Records for this task

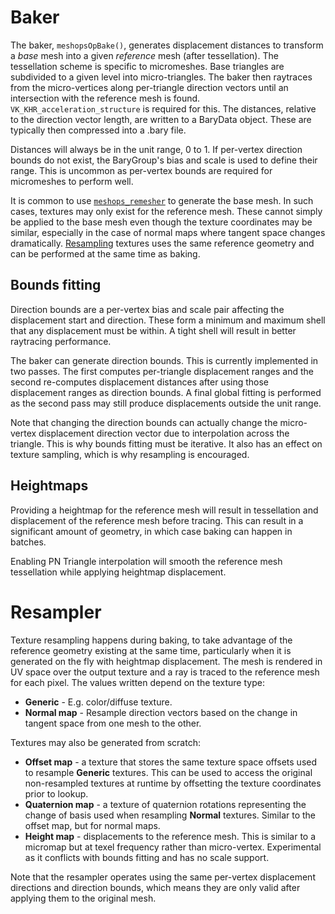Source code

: # Baker

The baker, `meshopsOpBake()`, generates displacement distances to transform a
*base* mesh into a given *reference* mesh (after tessellation). The tessellation
scheme is specific to micromeshes. Base triangles are subdivided to a given
level into micro-triangles. The baker then raytraces from the micro-vertices
along per-triangle direction vectors until an intersection with the reference
mesh is found. `VK_KHR_acceleration_structure` is required for this. The
distances, relative to the direction vector length, are written to a BaryData
object. These are typically then compressed into a .bary file.

Distances will always be in the unit range, 0 to 1. If per-vertex direction
bounds do not exist, the BaryGroup's bias and scale is used to define their
range. This is uncommon as per-vertex bounds are required for micromeshes to
perform well.

It is common to use [`meshops_remesher`](../meshops_remesher) to generate the
base mesh. In such cases, textures may only exist for the reference mesh. These
cannot simply be applied to the base mesh even though the texture coordinates
may be similar, especially in the case of normal maps where tangent space
changes dramatically. [Resampling](#resampler) textures uses the same reference
geometry and can be performed at the same time as baking.

## Bounds fitting

Direction bounds are a per-vertex bias and scale pair affecting the displacement
start and direction. These form a minimum and maximum shell that any
displacement must be within. A tight shell will result in better raytracing
performance.

The baker can generate direction bounds. This is currently implemented in two
passes. The first computes per-triangle displacement ranges and the second
re-computes displacement distances after using those displacement ranges as
direction bounds. A final global fitting is performed as the second pass may
still produce displacements outside the unit range.

Note that changing the direction bounds can actually change the micro-vertex
displacement direction vector due to interpolation across the triangle. This is
why bounds fitting must be iterative. It also has an effect on texture sampling,
which is why resampling is encouraged.

## Heightmaps

Providing a heightmap for the reference mesh will result in tessellation and
displacement of the reference mesh before tracing. This can result in a
significant amount of geometry, in which case baking can happen in batches.

Enabling PN Triangle interpolation will smooth the reference mesh tessellation
while applying heightmap displacement.

# Resampler

Texture resampling happens during baking, to take advantage of the reference
geometry existing at the same time, particularly when it is generated on the fly
with heightmap displacement. The mesh is rendered in UV space over the output
texture and a ray is traced to the reference mesh for each pixel. The values
written depend on the texture type:

- **Generic** - E.g. color/diffuse texture.
- **Normal map** - Resample direction vectors based on the change in tangent
  space from one mesh to the other.

Textures may also be generated from scratch:

- **Offset map** - a texture that stores the same texture space offsets used to
  resample **Generic** textures. This can be used to access the original
  non-resampled textures at runtime by offsetting the texture coordinates prior
  to lookup.
- **Quaternion map** - a texture of quaternion rotations representing the change
  of basis used when resampling **Normal** textures. Similar to the offset map,
  but for normal maps.
- **Height map** - displacements to the reference mesh. This is similar to a
  micromap but at texel frequency rather than micro-vertex. Experimental as it
  conflicts with bounds fitting and has no scale support.

Note that the resampler operates using the same per-vertex displacement
directions and direction bounds, which means they are only valid after applying
them to the original mesh.

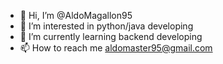 - 👋 Hi, I’m @AldoMagallon95
- 👀 I’m interested in python/java developing
- 🌱 I’m currently learning backend developing
- 📫 How to reach me aldomaster95@gmail.com

<!---
AldoMagallon95/AldoMagallon95 is a ✨ special ✨ repository because its `README.md` (this file) appears on your GitHub profile.
You can click the Preview link to take a look at your changes.
--->
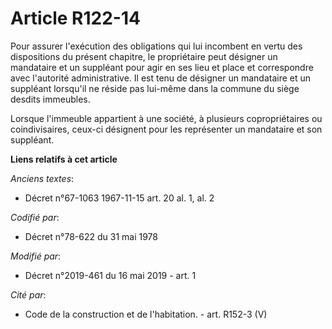 # Article R122-14

Pour assurer l'exécution des obligations qui lui incombent en vertu des dispositions du présent chapitre, le propriétaire
peut désigner un mandataire et un suppléant pour agir en ses lieu et place et correspondre avec l'autorité administrative. Il
est tenu de désigner un mandataire et un suppléant lorsqu'il ne réside pas lui-même dans la commune du siège desdits
immeubles.

Lorsque l'immeuble appartient à une société, à plusieurs copropriétaires ou coindivisaires, ceux-ci désignent pour les
représenter un mandataire et son suppléant.

**Liens relatifs à cet article**

_Anciens textes_:

  - Décret n°67-1063 1967-11-15 art. 20 al. 1, al. 2

_Codifié par_:

  - Décret n°78-622 du 31 mai 1978

_Modifié par_:

  - Décret n°2019-461 du 16 mai 2019 - art. 1

_Cité par_:

  - Code de la construction et de l'habitation. - art. R152-3 (V)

About this task
From the entries above, write out only the lines starting at the line that holds "- **Generic** - E.g. color/diffuse texture." and ending at the line that holds "micromap but at", keeping both and matching them exactly.

Task result
- **Generic** - E.g. color/diffuse texture.
- **Normal map** - Resample direction vectors based on the change in tangent
  space from one mesh to the other.

Textures may also be generated from scratch:

- **Offset map** - a texture that stores the same texture space offsets used to
  resample **Generic** textures. This can be used to access the original
  non-resampled textures at runtime by offsetting the texture coordinates prior
  to lookup.
- **Quaternion map** - a texture of quaternion rotations representing the change
  of basis used when resampling **Normal** textures. Similar to the offset map,
  but for normal maps.
- **Height map** - displacements to the reference mesh. This is similar to a
  micromap but at texel frequency rather than micro-vertex. Experimental as it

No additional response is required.